The second possible explanation relates to the reduced weight of energy in the Swiss consumption bundle used to calculate the inflation rate. While electricity and fuels account for approximately 6.6% of the harmonised European consumer price index, the Swiss figures are distinct. It is only 3,4 percent, which implies that the increased energy prices cannot have a significant impact on Swiss inflation due to the predetermined parameters.

Even if energy is not less expensive in Switzerland than elsewhere, it represents a negligible portion of the country’s total expenditures. According to statisticians, the Swiss spend significantly more on relatively more expensive products and services. This is why these products are more prevalent in their consumer’s shopping inventory.

03 Regulated pricing

In contrast to other economies, Switzerland has a much higher proportion of government-controlled prices. In Switzerland, for instance, household electricity rates can only be changed once per year. This may explain only the half-percent monthly inflation between December 2022 and January 2023 in Switzerland, when such fluctuations occurred.

In general, this indicates that price increases are, in the ultimate analysis, lagging. In spite of this, consumer prices did not increase significantly because the energy price increase did not occur until January 2023, when wholesale electricity prices had already decreased somewhat compared to the preceding months.
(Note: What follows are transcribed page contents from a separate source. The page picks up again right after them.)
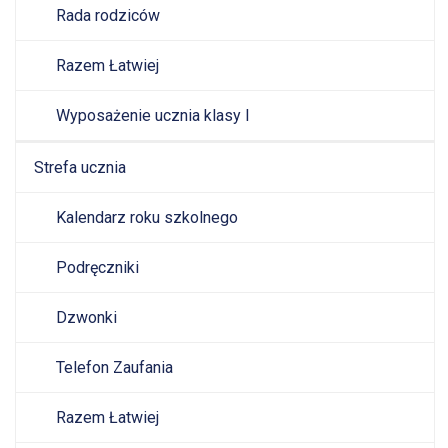
Rada rodziców
Razem Łatwiej
Wyposażenie ucznia klasy I
Strefa ucznia
Kalendarz roku szkolnego
Podręczniki
Dzwonki
Telefon Zaufania
Razem Łatwiej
Bloomberg was informed of this by Allesandro Bee, an economist at UBS.

04 Food expenditures

According to the president of the Swiss central bank, the already high expense of food is another plausible explanation. During this economic crisis, food prices have not risen as dramatically as in other economies. In 2022, food prices in the eurozone rose by approximately 16 percent, while in Switzerland they rose by approximately 4 percent during the same period.

For the time being, Swiss retailers may have avoided passing on costs to consumers in order to maintain international competitiveness. In fact, the Swiss are frequently willing to travel across the frontier, for instance to France or Austria, in quest of cheaper goods, a trend that could be exacerbated by further increases in retail prices.
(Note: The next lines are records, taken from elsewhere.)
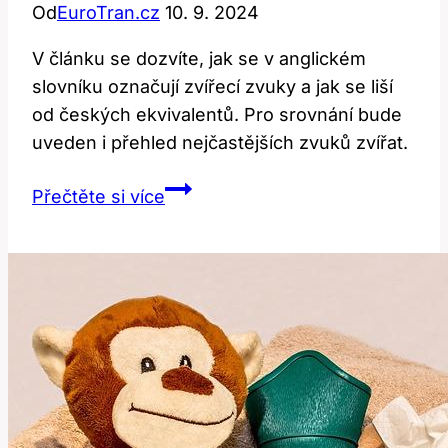
Od
EuroTran.cz
10. 9. 2024
V článku se dozvíte, jak se v anglickém
slovníku označují zvířecí zvuky a jak se liší
od českých ekvivalentů. Pro srovnání bude
uveden i přehled nejčastějších zvuků zvířat.
Zoon:
Přečtěte si více
Jak
zvíře
zní
v
anglickém
slovníku?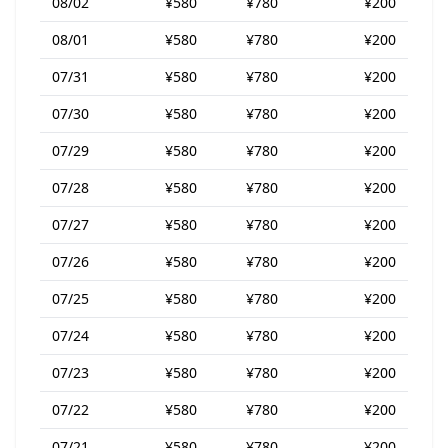
08/02
¥580
¥780
¥200
08/01
¥580
¥780
¥200
07/31
¥580
¥780
¥200
07/30
¥580
¥780
¥200
07/29
¥580
¥780
¥200
07/28
¥580
¥780
¥200
07/27
¥580
¥780
¥200
07/26
¥580
¥780
¥200
07/25
¥580
¥780
¥200
07/24
¥580
¥780
¥200
07/23
¥580
¥780
¥200
07/22
¥580
¥780
¥200
07/21
¥580
¥780
¥200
05 A distinct method for addressing inflation

The Swiss central bank approaches inflation somewhat differently than other central banks. In fact, it attempts to maintain long-term price level development between 0 and 2 percent. In 2020, the country’s price level is projected to decrease by 1,3 percent. Thus, inflation expectations for the Swiss economy as a whole are relatively subdued, which reflects the current state of affairs.
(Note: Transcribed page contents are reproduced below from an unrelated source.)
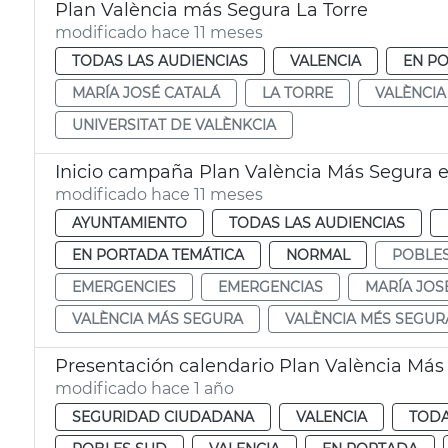
Plan València más Segura La Torre
modificado hace 11 meses
TODAS LAS AUDIENCIAS
VALENCIA
EN P
MARÍA JOSÉ CATALÁ
LA TORRE
VALÈNCIA
UNIVERSITAT DE VALÈNKCIA
Inicio campaña Plan València Más Segura 
modificado hace 11 meses
AYUNTAMIENTO
TODAS LAS AUDIENCIAS
EN PORTADA TEMÁTICA
NORMAL
POBLES
EMERGENCIES
EMERGENCIAS
MARÍA JOS
VALÈNCIA MÁS SEGURA
VALÈNCIA MÉS SEGUR
Presentación calendario Plan València Más
modificado hace 1 año
SEGURIDAD CIUDADANA
VALENCIA
TODA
In January 2023, the year-over-year rate of inflation reached 17.5%. It has reached its pinnacle. At present, inflation decreased from 2.2% to 1.7% in May 2023 according to the Federal Statistical Office (FSO).

According to Swiss analysts, Swiss citizens have grown acclimated to minimal inflation over the course of several decades. Allesandro Bee told Bloomberg that Switzerland has traditionally been one of the most expensive countries in the world for consumers.

06 A novel approach to medical care

Moreover, Switzerland has greater command over the costs associated with pharmacy assortments. The Swiss Federal Office compared the prices of pharmaceuticals with those of other nations and analyses how their prices vary in practise. Therefore, it is relatively simple to reduce the expenses of certain pharmaceuticals in Switzerland.

07 Absence of quantitative easing

Another potentially important aspect is the Swiss central bank’s approach to conducting monetary policy. While central bankers there have also kept interest rates negative in practise, they have avoided quantitative easing.

According to economist Alexandra Janssen of the consultancy Ecofin, more money in circulation due to bond purchases increases the risk of a higher inflation rate. “The Swiss central bank has pursued a better monetary policy in this respect,” she said.

Other economists, however, dispute these theses and refute the idea that quantitative easing has somehow had a more fundamentally negative effect on inflation rates than long-term low interest rates.